Opening Ceremonies of the 1976 Olympic Games
It is very rare for the Internet to come up blank, unfortunately the opening ceremony of the 1976 Olympics, held in Montreal in Canada, is one of those blanks so therefore it is impossible to review the whole ceremony. But of the bits that have been published online, it is clear that very little has changed since Munich. There is the parade of the athletes (in the alphabetical order of the host nation’s official language) and the ceremonial release of the doves of peace but from then on there are two very marked differences from Munich.
Now, you might expect given that Canada has a Prime Minister, it would be they who announces the Games open. But, no, as the announcement is given, in word perfect French which is only fitting considering that Montreal is in French speaking Quebec province, by Her Majesty Queen Elizabeth II of Great Britain. And the reason for this? Because the rules say that the Games are opened, not by the legislative leader of a nation (for example a Prime Minister) but the head of state and who is the head of state of Canada, Her Majesty the Queen as Canada is a member of the Commonwealth making this opening her second Olympics (after opening the Games of Melbourne in 1956).

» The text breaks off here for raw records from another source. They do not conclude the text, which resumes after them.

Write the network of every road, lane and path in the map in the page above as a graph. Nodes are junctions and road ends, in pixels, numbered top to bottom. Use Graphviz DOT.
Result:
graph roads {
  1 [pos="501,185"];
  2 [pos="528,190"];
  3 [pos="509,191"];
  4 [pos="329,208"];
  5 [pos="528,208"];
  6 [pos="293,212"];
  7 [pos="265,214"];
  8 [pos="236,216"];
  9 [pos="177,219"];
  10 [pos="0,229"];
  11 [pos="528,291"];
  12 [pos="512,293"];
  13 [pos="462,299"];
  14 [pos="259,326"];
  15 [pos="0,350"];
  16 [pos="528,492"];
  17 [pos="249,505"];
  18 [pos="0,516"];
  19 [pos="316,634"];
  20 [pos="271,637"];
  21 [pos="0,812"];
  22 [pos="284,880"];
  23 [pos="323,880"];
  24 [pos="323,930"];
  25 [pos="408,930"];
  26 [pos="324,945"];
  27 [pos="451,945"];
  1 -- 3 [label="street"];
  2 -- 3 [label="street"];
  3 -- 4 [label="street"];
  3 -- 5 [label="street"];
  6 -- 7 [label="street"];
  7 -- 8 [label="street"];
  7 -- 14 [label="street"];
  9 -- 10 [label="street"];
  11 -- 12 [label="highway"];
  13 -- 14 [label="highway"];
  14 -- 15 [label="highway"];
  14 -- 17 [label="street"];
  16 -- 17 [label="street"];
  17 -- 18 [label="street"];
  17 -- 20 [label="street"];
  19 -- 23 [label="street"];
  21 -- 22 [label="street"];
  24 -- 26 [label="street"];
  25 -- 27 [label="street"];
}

The next marked difference is the arrival of the Olympic Flame, not only because it enters the stadium being carried by two people (for the first time in its history) but as Sandra Henderson and Stephane Prefontaine light the cauldron thirty steps (compared to the 118 in Munich) and light the cauldron on, if I am being very honest, something that resembles a building site. The analogy is moderately accurate of course, as Montreal is one of the Olympics that didn’t exactly go down well with people and was only paid off a few days before the Athens Olympics of 2004 started.